# How to connect three monitor with xfx radeon 6770?



## siddharth99 (Dec 6, 2011)

How to connect three monitor with xfx radeon 6770?

Hello

My Graphic card has three port , 1VGA , 1DVI , and 1HDMI
I have connected two monitors to VGA and DVI port and it works fine ,So Can i connect a third monitor to hdmi port and get triple display or not

mu config is
XP pro 32 bit
monitor - dell st222l (with vga , dvi , hdmi ports)
XFX Radeon HD 6770

Thank You


----------



## ico (Dec 6, 2011)

You can only use any two. Not three. For the third display in Eyeinifnity, you need a card with Display Port.

My HD 6950 has two DVI, one HDMI and two DP. I can use only four monitors, not five. Two from either of DVI/HDMI and two from DP.

I hope this solves it.


----------



## macho84 (Dec 6, 2011)

Ico i had a small query very long time which card will be connected to display for cf. Does installing the crossfire cable is sufficient.

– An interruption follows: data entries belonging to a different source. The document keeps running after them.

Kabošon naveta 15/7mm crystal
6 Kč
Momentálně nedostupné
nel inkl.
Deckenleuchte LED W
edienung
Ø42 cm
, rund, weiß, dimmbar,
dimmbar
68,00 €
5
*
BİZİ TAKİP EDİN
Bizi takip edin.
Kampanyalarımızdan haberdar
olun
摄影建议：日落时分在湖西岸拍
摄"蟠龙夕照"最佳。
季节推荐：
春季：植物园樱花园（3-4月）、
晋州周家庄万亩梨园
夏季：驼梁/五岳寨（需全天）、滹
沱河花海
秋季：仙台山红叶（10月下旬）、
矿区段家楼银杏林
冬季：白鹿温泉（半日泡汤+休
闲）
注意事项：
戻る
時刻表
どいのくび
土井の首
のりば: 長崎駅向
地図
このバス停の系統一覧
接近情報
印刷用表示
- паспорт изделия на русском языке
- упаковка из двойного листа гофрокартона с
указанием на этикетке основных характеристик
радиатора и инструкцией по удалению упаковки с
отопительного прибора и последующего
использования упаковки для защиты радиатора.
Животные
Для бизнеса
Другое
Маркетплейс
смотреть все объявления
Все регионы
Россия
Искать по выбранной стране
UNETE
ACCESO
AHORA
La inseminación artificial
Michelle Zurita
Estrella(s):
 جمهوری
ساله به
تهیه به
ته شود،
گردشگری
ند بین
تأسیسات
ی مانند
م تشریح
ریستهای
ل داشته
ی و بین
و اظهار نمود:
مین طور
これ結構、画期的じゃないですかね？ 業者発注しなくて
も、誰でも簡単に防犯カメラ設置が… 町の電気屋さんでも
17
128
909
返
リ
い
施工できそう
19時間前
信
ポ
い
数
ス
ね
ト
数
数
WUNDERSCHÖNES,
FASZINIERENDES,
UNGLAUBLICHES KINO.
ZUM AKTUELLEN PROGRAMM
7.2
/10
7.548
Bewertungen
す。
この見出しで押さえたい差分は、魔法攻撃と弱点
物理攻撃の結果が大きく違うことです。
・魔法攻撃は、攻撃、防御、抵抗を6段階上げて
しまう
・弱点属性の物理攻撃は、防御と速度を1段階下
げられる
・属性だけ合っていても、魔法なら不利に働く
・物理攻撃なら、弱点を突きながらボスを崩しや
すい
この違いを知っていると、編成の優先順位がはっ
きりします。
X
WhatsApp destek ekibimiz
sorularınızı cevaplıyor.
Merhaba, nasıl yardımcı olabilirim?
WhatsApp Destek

I am not sure or both the card need to be coupled.


----------



## topgear (Dec 7, 2011)

I don't think modern gpus use CF cables anymore - instead they use CF bridge and the CF bridge handles the coupling of two cards inside of your cabby 

you need to connect the display to the primary gfx card - most probably the first gfx card under mobo I/O panel or the gfx card seated on the primary/1st pci-e x16 slot of your mobo.


----------